Indian writer and freedom fighter

Bhogilal Chunilal Gandhi (26 January 1911 – 10 June 2001) was an Indian scholar, poet, critic, translator, and independence activist from Gujarat, India. He edited Vishvamanav, a Gujarati-language literary-socio-political journal. He wrote biographies of several writers and political figures including Leo Tolstoy, Joseph Stalin, C. Rajagopalachari, Subhas Chandra Bose, Romain Rolland, Durgaram Mehta, and Narmad. He translated many works into Gujarati from English and Bengali languages. In his early years, he came under the influence of Communism, and became an active member of Communist Party of India.

==Biography==
Bhogilal Gandhi was born on 26 January 1911 in Modasa, a town in Gujarat, India. He passed his matriculation exam in 1926 from Bharuch. He graduated from Gujarat Vidyapith, Ahmedabad.

He came under influence of Communism in his early life, and became an active member of Communist Party of India, along with his wife Subhadra Gandhi. He was arrested several times between 1928 and 1951 due to his involvement in political activities.
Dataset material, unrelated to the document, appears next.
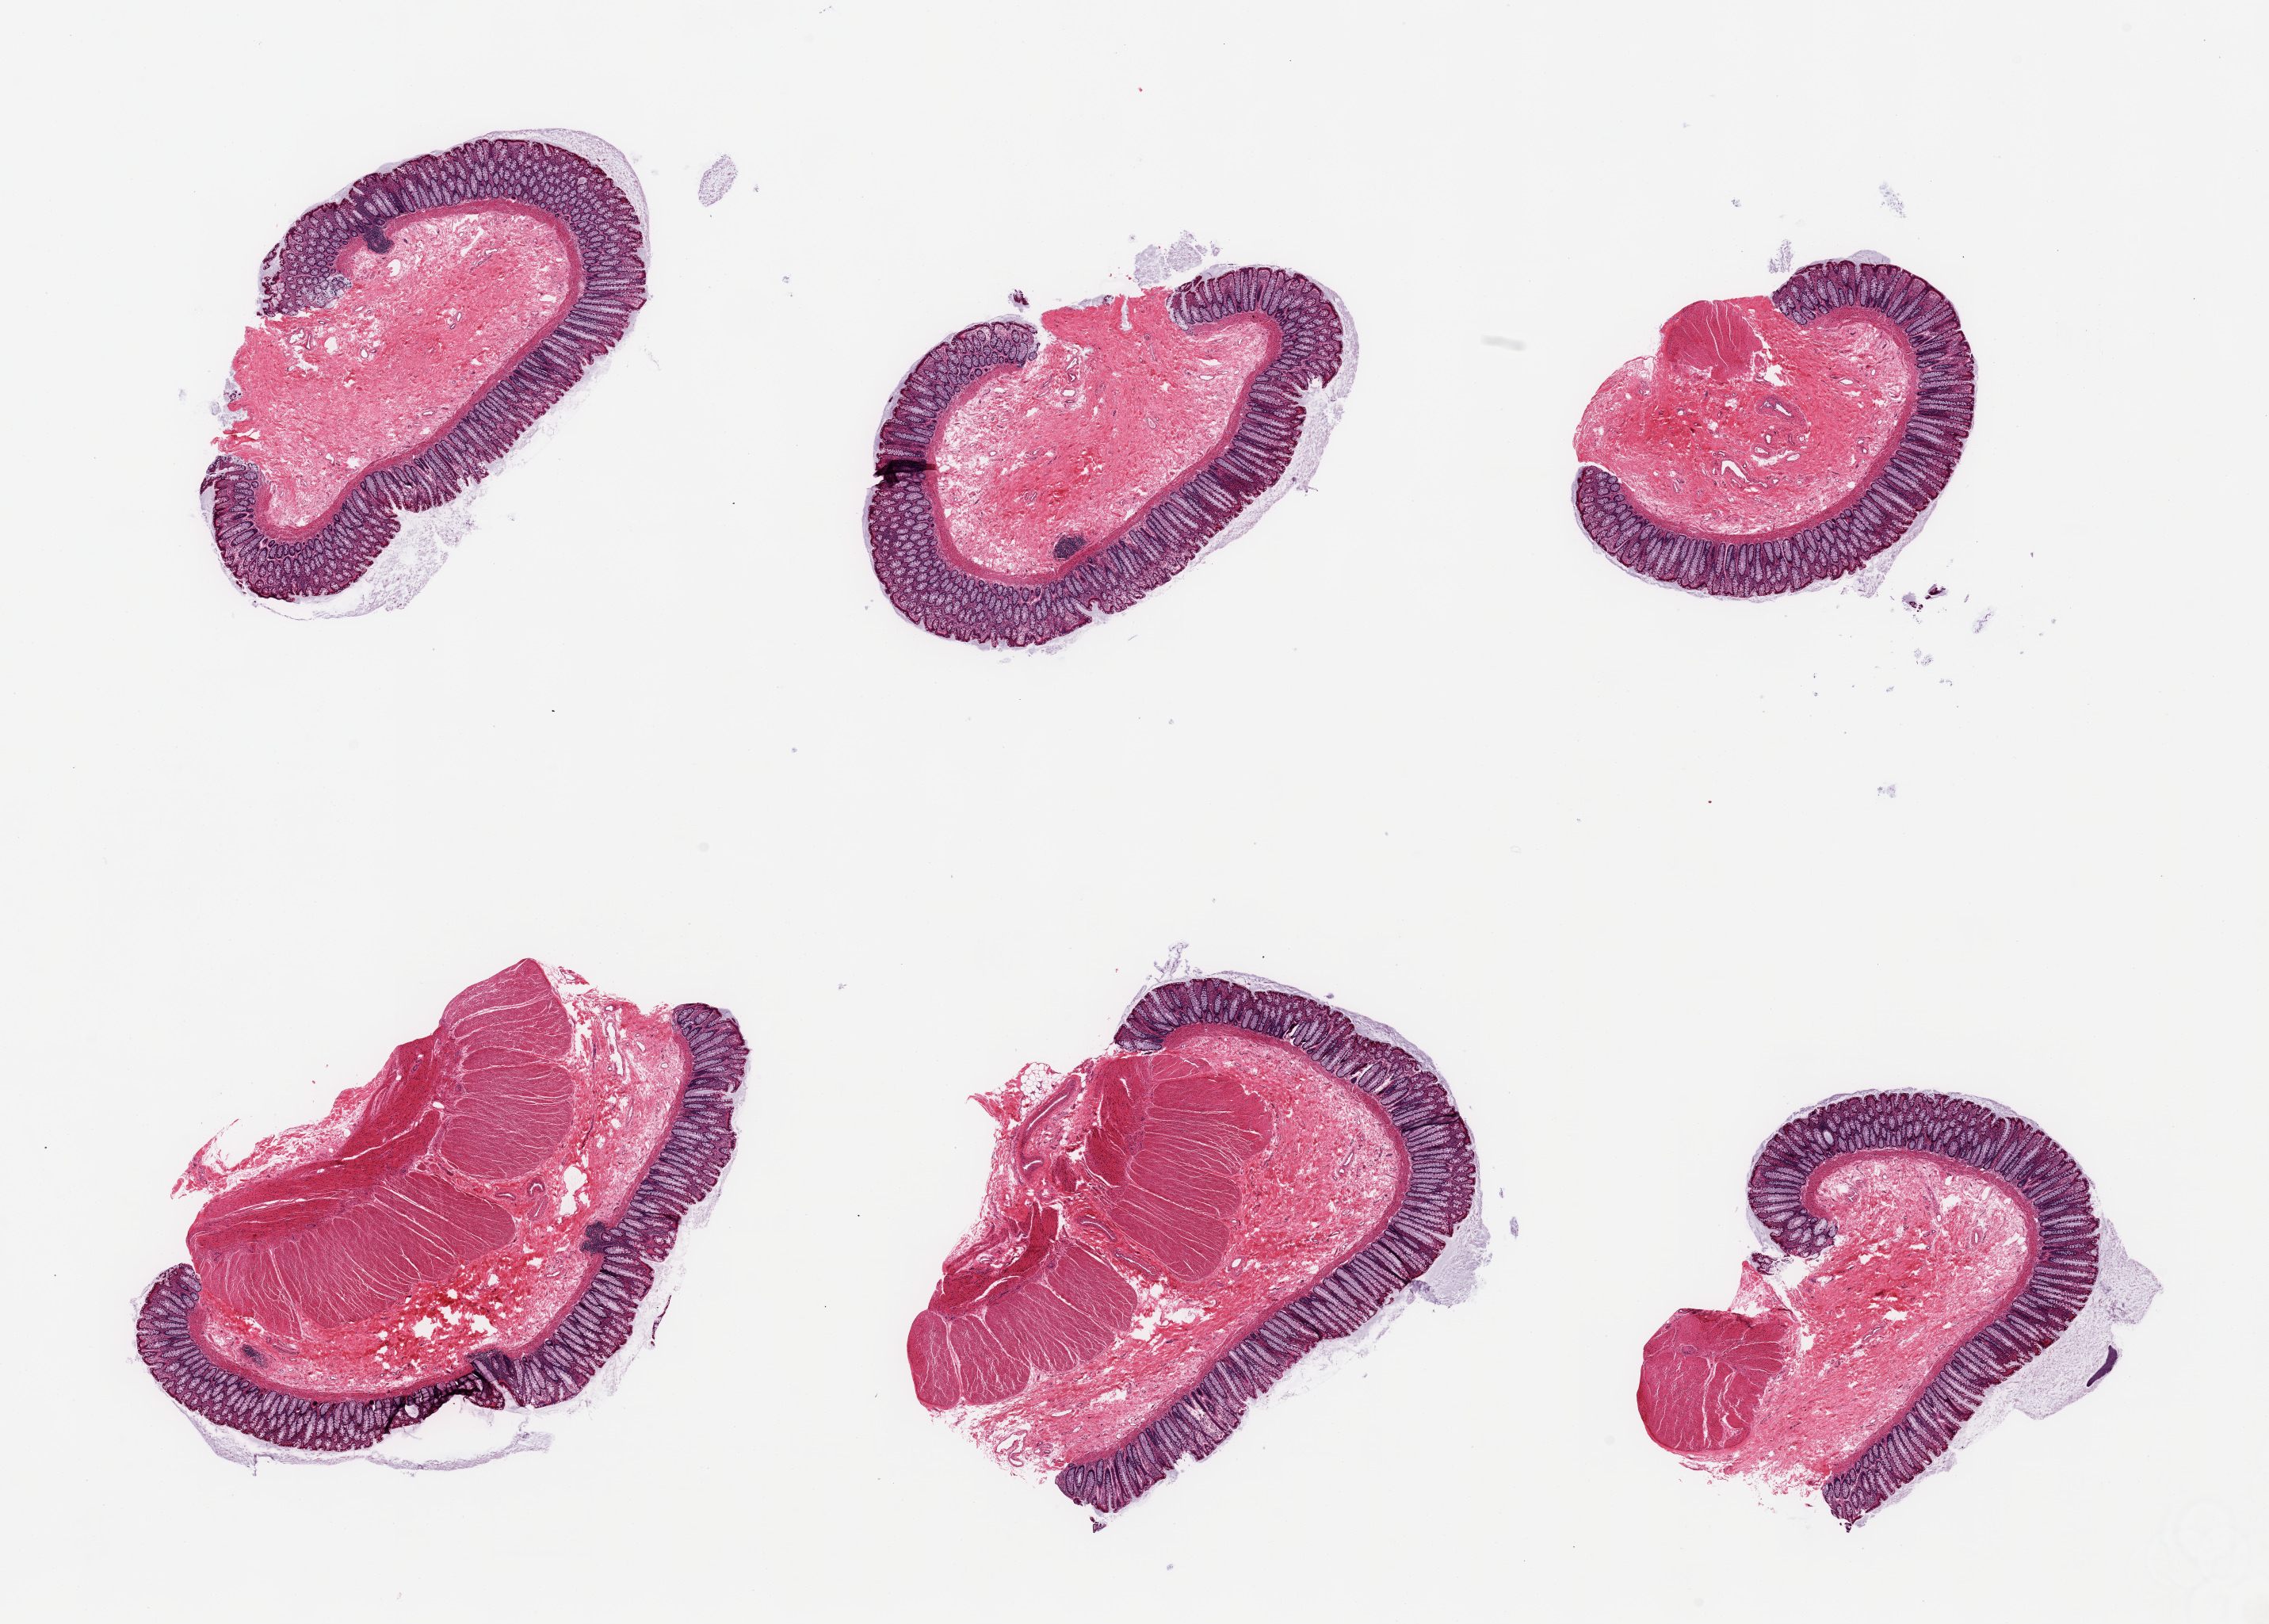
Digitized hematoxylin and eosin (H&E)-stained section, brightfield, low-resolution overview of the scanned area, about 22.6 x 16.2 mm. PAXgene-fixed paraffin-embedded (PFPE) section. Section of ileum (target tissue). Tissue donor sample. Donor sex: female.
Pathologist's review note for this sample: 6 pieces, sections of colon, not ileum.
He died on 10 June 2001 in Vadodara, Gujarat.

==Works==
Gandhi's pen name was Upvasi. Sadhana, a collection of his poems, was published in 1943 with the preface by Umashankar Joshi. The poems of Sadhana are divided into three sections namely Pranaya (love), Jhankhana (longing), and Sadhana (meditation). He published his literary criticism and book reviews in Mitakshar (In Brief; 1970). He published two short story collections, Parajit Prem (1957) and Lata (1967).

Gandhi translated several works from English and Bengali languages. He translated Maxim Gorky's Mother into Gujarati.

He wrote biographies of Leo Tolstoy as Leo Tolstoy : Jivansangram, Joseph Stalin as Yugpurush Stalin, C. Rajagopalachari as Rajagopalachari, Subhas Chandra Bose as Shubhashchandra, Romain Rolland as Mahamanav Romain Rolland, Durgaram Mehta as Aadya Sudharak Mahetaji Durgaram, and Narmad as Narmad: Navyug no Prahari.

A memorial volume for Gandhi, Bhogilal Gandhi Janmashatabdi Grantha, was published on his birth centenary in 2011, edited by Prakash N. Shah, Raman Soni, and Rajendra Patel.